Greg Wood

Personal information
- Full name: Gregory Luke Wood
- Born: 2 December 1988 (age 37) Dewsbury, West Yorkshire, England
- Height: 5 ft 11 in (1.80 m)
- Batting: Left-handed
- Role: Wicket-keeper

Domestic team information
- 2007: Yorkshire (squad no. 6)
- Only List A: 31 July 2007 Yorkshire v Sri Lanka A

Career statistics
| Competition | List A |
| Matches | 1 |
| Runs scored | 26 |
| Batting average | 26.00 |
| 100s/50s | 0/0 |
| Top score | 26 |
| Catches/stumpings | 0/– |
- Source: CricketArchive, 1 August 2016

= Greg Wood (cricketer) =

English cricketer (born 1988)

Gregory Luke Wood (born 2 December 1988 in Dewsbury, West Yorkshire, England) is an English cricketer, who played for England in the 2006 U-19 Cricket World Cup in Sri Lanka. He played one List A match for Yorkshire County Cricket Club in 2007, before leaving the club prior to start of the 2009 season.

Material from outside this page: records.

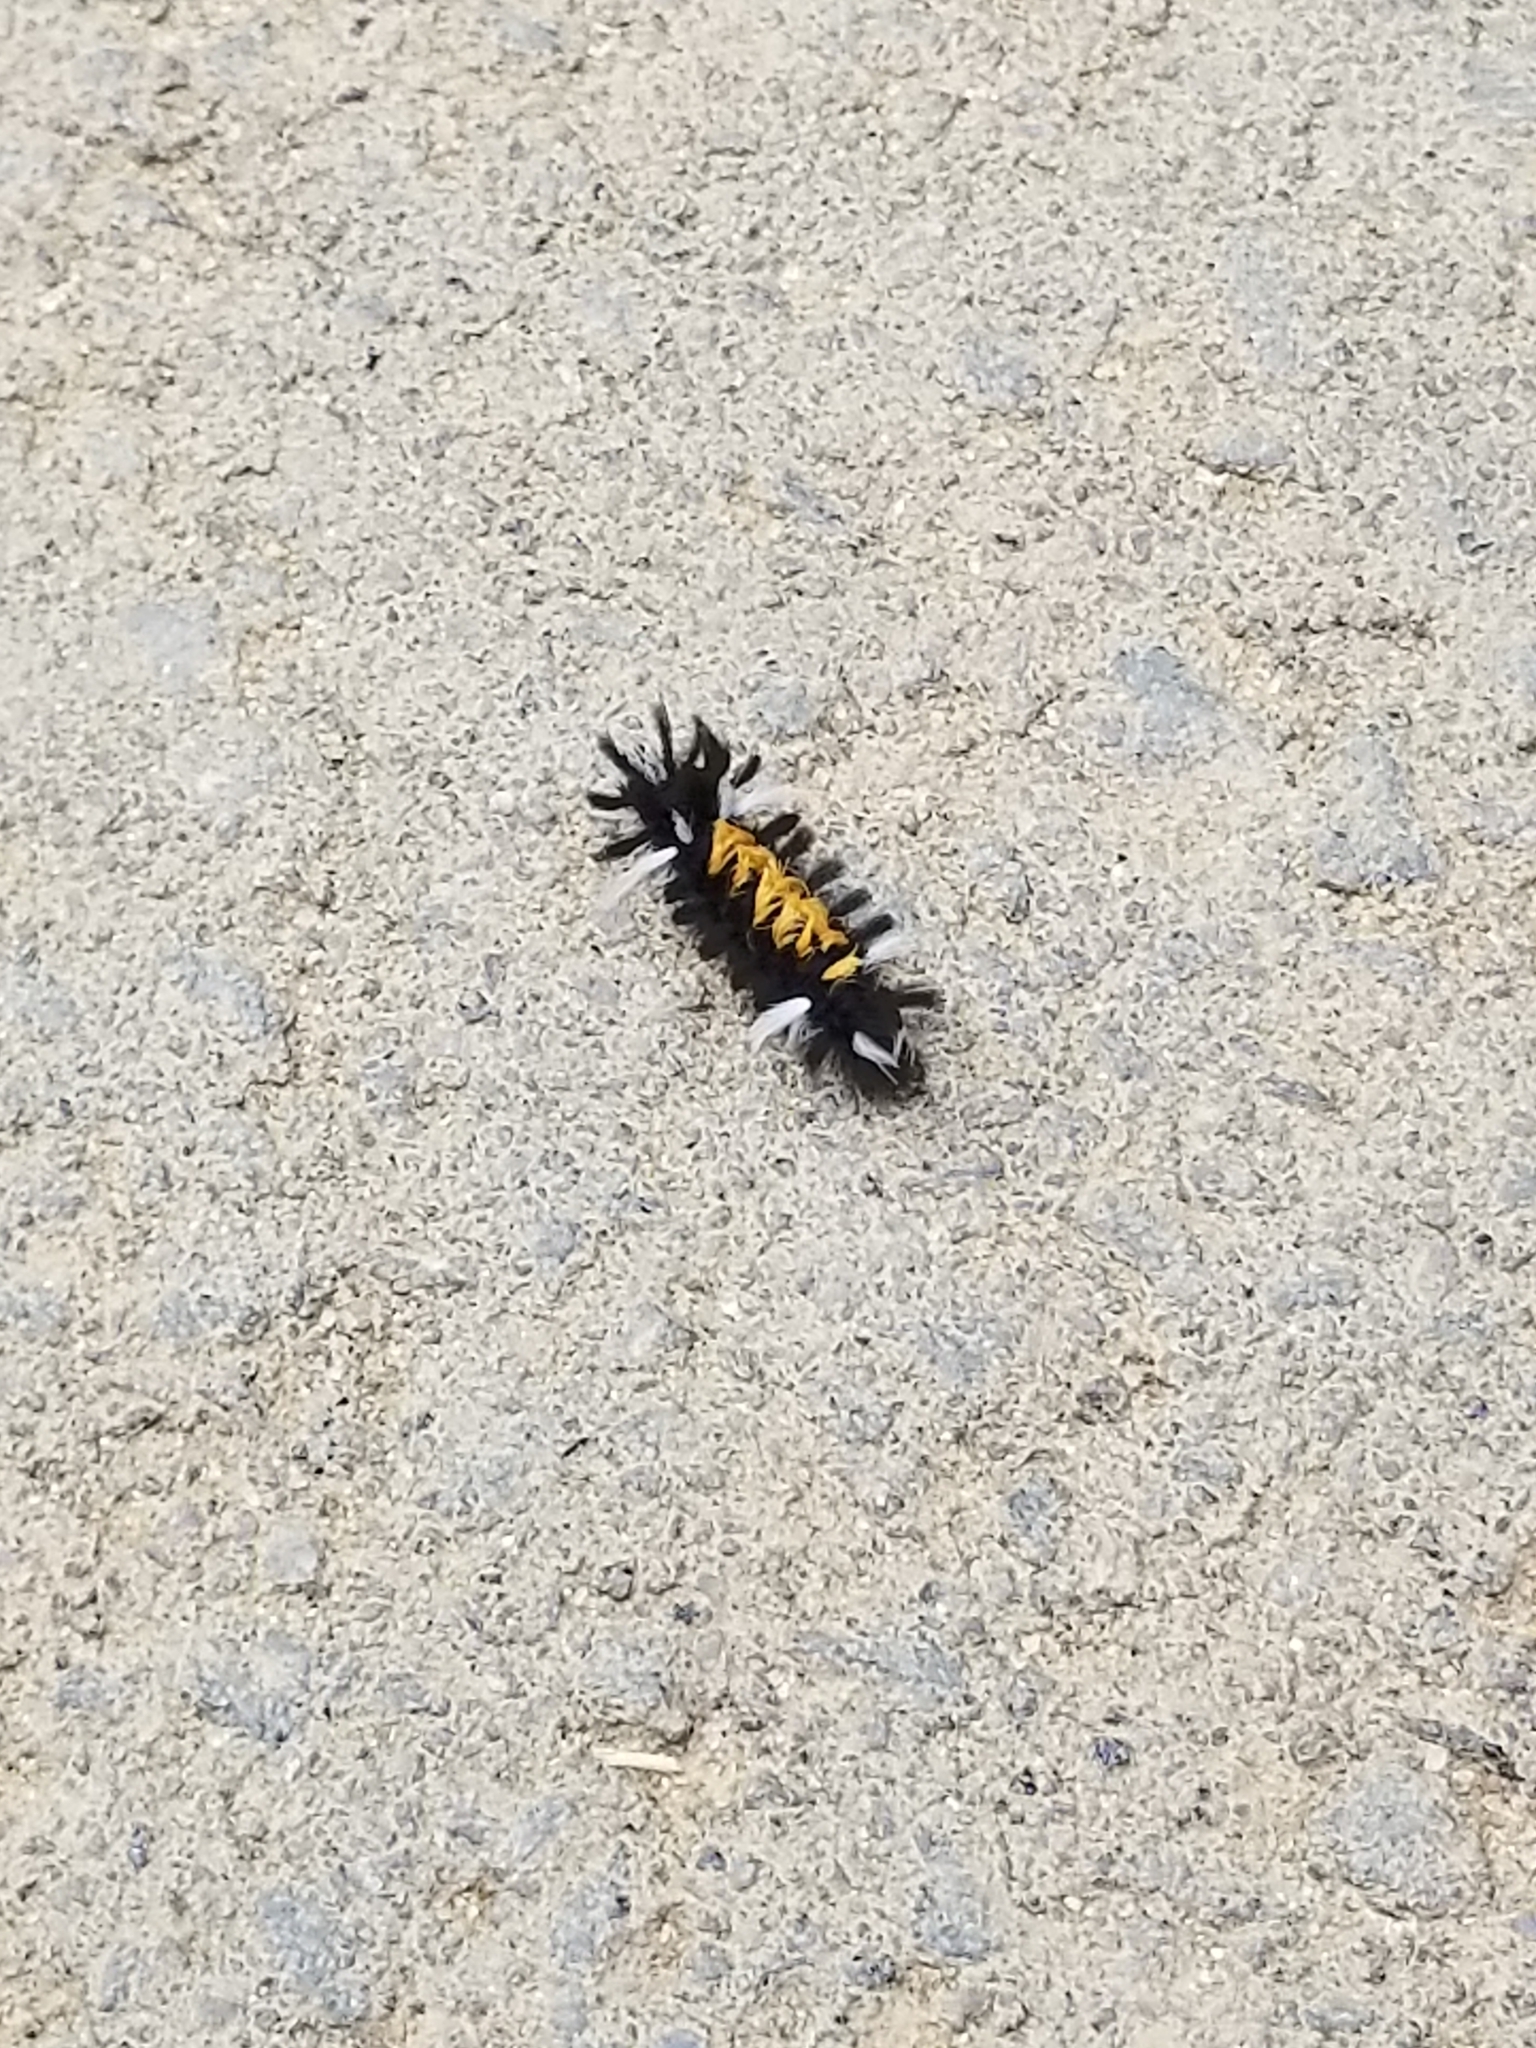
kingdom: Animalia
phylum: Arthropoda
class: Insecta
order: Lepidoptera
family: Erebidae
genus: Euchaetes
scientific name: Euchaetes egle
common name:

He is a left-handed batsman and wicket-keeper who impressed for England U-19s and Yorkshire Second XI. He won the Denis Compton award in 2005. Progressing through league cricket and the Yorkshire Academy, he was an integral part of the Yorkshire U-17 side, that beat Surrey in the final of the 2005 ECB U-17 version of the County Championship.